YALANCILAR! İKİYÜZLÜLER! TATLI SU SAZANLARI! KARAKOLDA DOĞRU SÖYLEYİP MAHKEMEDE ŞAŞANLAR! SÖZ KONUSU VATANSA, DİNSE, İMANSA KALAN HER ŞEY BİZİM İÇİN TEFERRUATTIR!

 

Aziz Muş halkı!

Size soruyorum: Bu ülkede darbe yapmayı gerektirecek ne vardı? Tüm kurumlarımız ayakta ve güçlü! Tüm merkezlerimiz çalışıyor! Dünya büyük bir buhran içindeyken bizim ekonomimiz sağlam! Çevremiz ateş çemberinde iken bizde huzur hâkim! Ülkemde kimsenin başörtüsüne dokunulmaz! Kimsenin hayat tarzına müdahale edilmez!

Peki, ne oldu da birdenbire darbe ihtiyaç haline geldi? Ne oldu da demokrasi havarisi Batı, bir anda darbecilere değil, darbeye darbe vuran millete parmak sallamaya başladı? Ey çok yüzlü Batı! Seni biliriz! Niyetini biliriz! Hedefinin farkındayız!

Sizler değil misiniz darbeci Sisi alçağına sarayda öğle yemeği veren? Siz değil misiniz bu darbeci ile “açık kanal dostluk ilişkisi kurmayı düşünüyoruz” diyen? Yine siz değil misiniz “Mısır büyük bir ülke ve Fransa için önemli bir ortak” diyen ve hemen ardından milyar dolarlık silah anlaşması yapan?

 

Aziz Muşlular!

Bugün, tanklar altında ezilen kardeşlerimiz cennetten bize bakarak tebessüm ediyor. Darbe emrine karşı geldiği için başındaki darbeci tarafından katledilen onurlu askerlerimiz bizlere gururla bakıyor. Tehditlere karşı yılmadan meydana çıkan bu ülkenin evlatları bu tehdide gülüyor. Külliye’nin önünde bombalarla parçalanan cesetlerin sahipleri bize alkış tutuyor. Rabia meydanında şehit edilen Esma Biltaci bacımız cennetteki konağından ayaklanıp gelmiş, aramızda geziyor. “Düşman arabaları cesetlerimi çiğnemeden bu şehre giremez” diyerek Antep girişinde şehit olan Şahin Bey gururla size bakıyor. Bu aziz millet tankın önünde geri adım atmadı. Bu aziz millet uçakların füzelerini alay ederek karşıladı:

Ölüm indirmede gökler, ölü püskürmede yer;

O ne müdhiş tipidir: Savrulur enkâz-ı beşer...
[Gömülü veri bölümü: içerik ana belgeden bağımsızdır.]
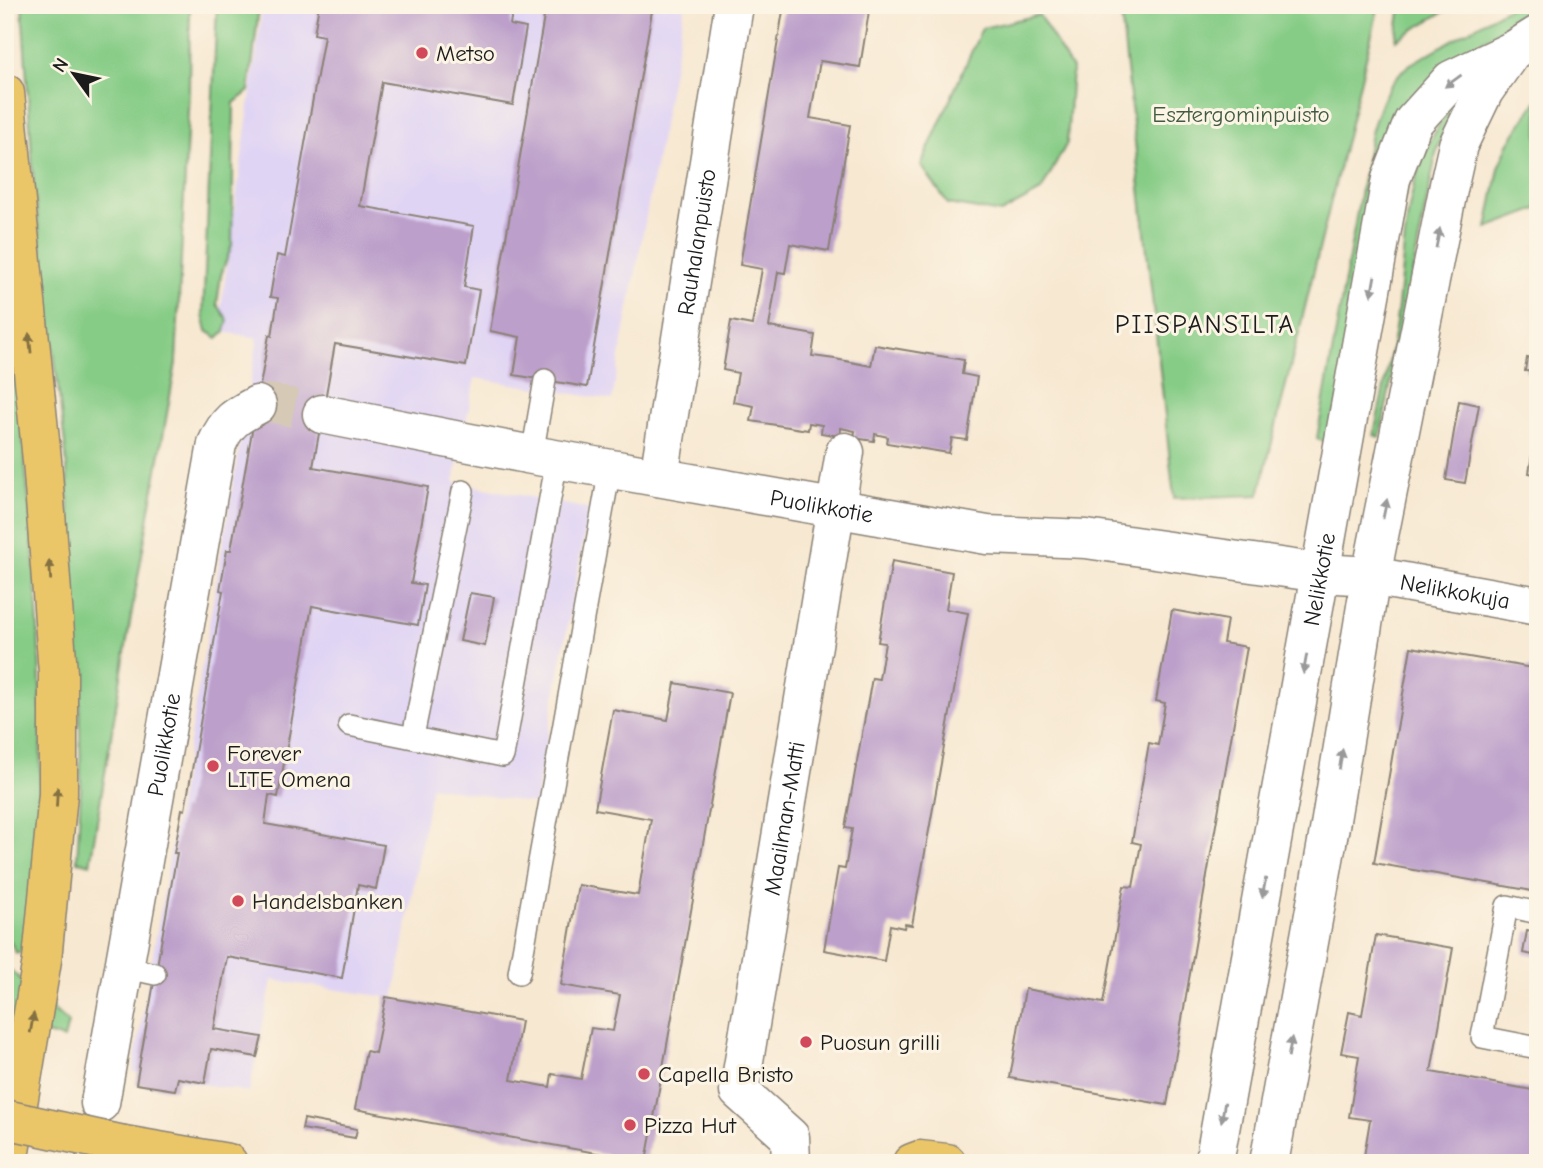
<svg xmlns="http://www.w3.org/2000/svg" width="1543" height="1168" font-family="'Comic Neue',sans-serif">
	<rect width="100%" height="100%" fill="#fcf5e5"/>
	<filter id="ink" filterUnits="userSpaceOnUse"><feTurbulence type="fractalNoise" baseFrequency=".0143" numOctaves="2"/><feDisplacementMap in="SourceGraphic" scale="14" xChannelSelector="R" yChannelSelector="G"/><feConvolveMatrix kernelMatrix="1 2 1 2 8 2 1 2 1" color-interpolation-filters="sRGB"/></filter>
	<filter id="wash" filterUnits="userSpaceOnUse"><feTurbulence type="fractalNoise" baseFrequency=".00686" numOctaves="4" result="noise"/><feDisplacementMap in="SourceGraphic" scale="28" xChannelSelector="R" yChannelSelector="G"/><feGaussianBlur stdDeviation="1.57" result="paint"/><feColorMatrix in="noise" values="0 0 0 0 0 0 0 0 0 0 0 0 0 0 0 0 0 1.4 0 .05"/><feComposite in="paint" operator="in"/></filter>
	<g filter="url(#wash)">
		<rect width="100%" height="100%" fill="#f7e8d1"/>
		<polygon fill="#e0d4f4" points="263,5 685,5 612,400 475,378 454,482 589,509 535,804 431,786 394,998 272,980 249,1092 133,1072 258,338 218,331"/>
		<g fill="#86cc86" stroke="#517451" stroke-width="2">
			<polygon points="22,5 190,5 189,90 176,363 130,622 90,864 77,861 81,787 79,682 66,453 34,187"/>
			<polygon points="217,5 259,5 259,8 249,91 234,103 232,245 221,275 217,304 228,320 225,331 218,338 207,331 203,315"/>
			<polygon points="1120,5 1379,5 1259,495 1174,498"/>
			<polygon points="1401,5 1455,5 1396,40"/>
			<path d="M 1513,5 L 1538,7 L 1448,62 L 1325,443 L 1317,438 L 1371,133 C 1379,106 1387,82 1409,65 Z"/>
			<polygon points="1039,15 1072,69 1067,143 1041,191 1001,213 948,204 921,165 982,28"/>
			<polygon points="1538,99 1538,209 1487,228 1499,168 1508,144"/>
			<path d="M 1452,106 L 1454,109 L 1437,149 L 1380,437 L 1374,435 C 1382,395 1392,355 1397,314 C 1407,235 1402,173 1452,106 Z"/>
			<path d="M 5,272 C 19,409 37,546 40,684 C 43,773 37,861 29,949 L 16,953 L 9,939 L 5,940 Z"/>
			<polygon points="5,965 68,1023 64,1039 5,1022"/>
		</g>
		<g id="blocks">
			<g fill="#bc9fca">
				<polygon points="319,5 513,5 510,25 526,28 513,105 382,82 360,206 474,226 464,287 479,290 466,366 335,344 313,467 428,487 411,583 425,585 418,625 312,606 278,797 269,795 265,824 384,845 376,889 358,885 342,978 227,957 214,1029 262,1037 257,1057 211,1049 205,1083 178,1078 175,1090 136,1084 177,853 174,853 182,809 185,810 223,591 220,590 227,550 231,550 269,335 272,336 278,298 270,297 277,255 285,257 324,36 314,34"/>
				<polygon points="546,5 653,5 587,387 514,375 520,337 490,331"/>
				<polygon points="784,5 870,5 860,67 820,61 815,90 810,118 850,125 829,251 790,244 785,273 778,272 769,327 815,335 812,356 835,359 871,366 875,345 964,360 962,374 977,377 967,440 952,438 949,453 887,443 888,437 875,434 874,441 854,438 855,431 841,428 840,436 821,433 822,425 816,424 809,423 808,430 751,421 754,406 733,402 738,373 723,370 731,321 752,325 762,269 740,265"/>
				<polygon points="1536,341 1538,372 1525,371 1527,358 1533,359"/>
				<polygon points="1459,401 1479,405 1465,483 1446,480"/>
				<polygon points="1536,431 1538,431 1538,475 1529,473"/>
				<polygon points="892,561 952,572 946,609 968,613 912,925 905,924 904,928 890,925 884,961 824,950 838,868 845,869 852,829 845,828 872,678 879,679 885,643 878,642"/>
				<polygon points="470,593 494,597 485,646 460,641"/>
				<polygon points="1172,610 1227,620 1223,643 1247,647 1167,1105 1010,1078 1025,989 1103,1003 1124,886 1133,887 1141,844 1132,842 1149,743 1158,745 1165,703 1156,701"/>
				<polygon points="1411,647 1538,669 1538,892 1374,863"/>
				<polygon points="675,683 730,693 646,1162 355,1109 366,1051 375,1053 386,997 521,1021 511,1080 550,1087 552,1074 581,1079 591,1028 613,1031 620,995 561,985 578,885 638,895 651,819 595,809 613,710 668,720"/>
				<polygon points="1527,931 1538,933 1538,956 1523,953"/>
				<polygon points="1376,935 1453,948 1431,1072 1538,1091 1538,1163 1402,1163 1364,1156 1370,1120 1349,1117 1359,1056 1341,1053 1349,1012 1362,1015"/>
				<polygon points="304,1119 357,1129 355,1138 302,1129"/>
			</g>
		</g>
	</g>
	<g filter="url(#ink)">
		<use href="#blocks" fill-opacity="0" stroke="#8a8276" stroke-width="2"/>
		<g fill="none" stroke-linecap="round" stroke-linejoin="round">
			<polyline stroke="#d6c9b6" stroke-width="38" stroke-dasharray="38 19" stroke-linecap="butt" points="257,405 270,403 322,414"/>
			<defs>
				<g id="lane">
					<polyline points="532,455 545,380"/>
					<polyline points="349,725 503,756 557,460"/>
					<polyline points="413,736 463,491"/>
					<polyline points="1538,913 1507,906 1482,1037 1538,1048"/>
					<polyline points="123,967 155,974"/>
					<polyline points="519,973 610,469"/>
					<polyline points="86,1163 94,1129"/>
				</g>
				<g id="street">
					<path id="s1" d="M 322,414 L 532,455 L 987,535 L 1086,539 L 1321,573 L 1371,576 L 1538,606"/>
					<path id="s2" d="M 659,477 L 734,5"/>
					<path id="s3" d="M 100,1103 L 217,444 C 227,421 236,416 257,405"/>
					<path id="s4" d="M 791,1163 L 790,1137 L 739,1091 L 845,452"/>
					<path id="s5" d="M 1214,1163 L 1391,179 L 1413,122 L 1451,80 L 1514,50 L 1538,35"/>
					<polyline points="1269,1163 1330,826 1371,576 1449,185 1458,145 1484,91 1512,51"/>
				</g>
				<g id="primary">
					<polyline points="124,1145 228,1163"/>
					<polyline points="912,1163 920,1160 947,1163"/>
				</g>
				<polyline id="highway" points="5,93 42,460 58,673 58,794 42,960 8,1163"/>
			</defs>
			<use href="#lane" stroke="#8a8276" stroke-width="24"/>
			<use href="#street" stroke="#8a8276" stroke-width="41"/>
			<use href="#primary" stroke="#8a8276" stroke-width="41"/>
			<use href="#highway" stroke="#8a8276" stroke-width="41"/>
			<use href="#lane" stroke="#fff" stroke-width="21"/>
			<use href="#street" stroke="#fff" stroke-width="38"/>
			<use href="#primary" stroke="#ebc669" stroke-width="38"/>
			<use href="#highway" stroke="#ebc669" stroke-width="38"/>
			<defs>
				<polyline id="primary-bridge" points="5,1119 124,1145"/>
			</defs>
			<use href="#primary-bridge" stroke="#8a8276" stroke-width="41" stroke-linecap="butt"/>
			<use href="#primary-bridge" stroke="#ebc669" stroke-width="38"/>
		</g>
		<defs><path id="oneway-solid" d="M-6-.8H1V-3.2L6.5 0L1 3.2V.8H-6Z" transform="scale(1.75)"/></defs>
		<g fill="#999">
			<use href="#oneway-solid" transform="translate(1453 81) rotate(144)"/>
			<use href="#oneway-solid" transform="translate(1438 238) rotate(-79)"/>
			<use href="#oneway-solid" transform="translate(1373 286) rotate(100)"/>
			<use href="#oneway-solid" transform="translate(1385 509) rotate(-78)"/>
			<use href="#oneway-solid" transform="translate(1305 664) rotate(100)"/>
			<use href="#oneway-solid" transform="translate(1341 759) rotate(-81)"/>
			<use href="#oneway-solid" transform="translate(1264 888) rotate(100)"/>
			<use href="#oneway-solid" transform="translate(1290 1047) rotate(-80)"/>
			<use href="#oneway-solid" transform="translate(1223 1112) rotate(100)"/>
		</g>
		<g fill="#847142">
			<use href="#oneway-solid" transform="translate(30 343) rotate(-96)"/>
			<use href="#oneway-solid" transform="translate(50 570) rotate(-94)"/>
			<use href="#oneway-solid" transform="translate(57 797) rotate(-87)"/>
			<use href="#oneway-solid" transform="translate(32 1023) rotate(-80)"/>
		</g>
	</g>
	<g fill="#d1495b" stroke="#fcf5e5" stroke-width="2.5">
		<circle cx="422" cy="53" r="7"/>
		<circle cx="213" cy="766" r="7"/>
		<circle cx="238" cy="901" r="7"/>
		<circle cx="806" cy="1042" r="7"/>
		<circle cx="644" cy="1074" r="7"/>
		<circle cx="630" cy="1125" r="7"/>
	</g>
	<g text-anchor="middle" stroke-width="6" stroke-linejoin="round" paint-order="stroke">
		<g font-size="23" fill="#1c1c1c" stroke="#fcf5e5" text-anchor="start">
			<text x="436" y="61">Metso</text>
			<text x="227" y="761">Forever<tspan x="227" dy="26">LITE Omena</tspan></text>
			<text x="252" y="909">Handelsbanken</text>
			<text x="820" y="1050">Puosun grilli</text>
			<text x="658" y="1082">Capella Bristo</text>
			<text x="644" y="1133">Pizza Hut</text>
		</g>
		<g font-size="23" fill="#415a41" stroke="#fcf5e5">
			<text x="1241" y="122">Esztergominpuisto</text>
		</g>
		<g font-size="23" fill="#1c1c1c" stroke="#fcf5e5">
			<text dy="8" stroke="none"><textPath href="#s2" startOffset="238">Rauhalanpuisto</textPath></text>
			<text dy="8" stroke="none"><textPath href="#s1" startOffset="508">Puolikkotie</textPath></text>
			<text dy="8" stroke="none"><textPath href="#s5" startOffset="593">Nelikkotie</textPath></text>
			<text dy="8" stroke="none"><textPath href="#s1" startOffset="1148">Nelikkokuja</textPath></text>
			<text dy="8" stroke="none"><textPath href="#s3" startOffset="364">Puolikkotie</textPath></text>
			<text dy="8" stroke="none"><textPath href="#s4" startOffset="371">Maailman-Matti</textPath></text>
		</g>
		<g font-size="26" letter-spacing="2" fill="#1c1c1c" stroke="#fcf5e5">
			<text x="1205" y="333">PIISPANSILTA</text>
		</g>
	</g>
	<rect width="1543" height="1168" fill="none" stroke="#fcf5e5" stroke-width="28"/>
	<g transform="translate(74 74) rotate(303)" stroke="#fcf5e5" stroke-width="5" paint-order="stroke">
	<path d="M0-5L12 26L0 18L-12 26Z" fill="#1c1c1c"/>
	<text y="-10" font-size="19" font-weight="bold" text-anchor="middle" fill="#1c1c1c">N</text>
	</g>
</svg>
Kafa, göz, gövde, bacak, kol, çene, parmak, el, ayak,

Boşanır sırtlara, vâdîlere, sağnak sağnak.

Saçıyor zırha bürünmüş de o nâmerd eller,

Yıldırım yaylımı tûfanlar, alevden seller.

Veriyor yangını, durmuş da açık sînelere,

Sürü hâlinde gezerken sayısız tayyâre.

Top tüfekten daha sık, gülle yağan mermîler...

Kahraman orduyu seyret ki bu tehdîde güler!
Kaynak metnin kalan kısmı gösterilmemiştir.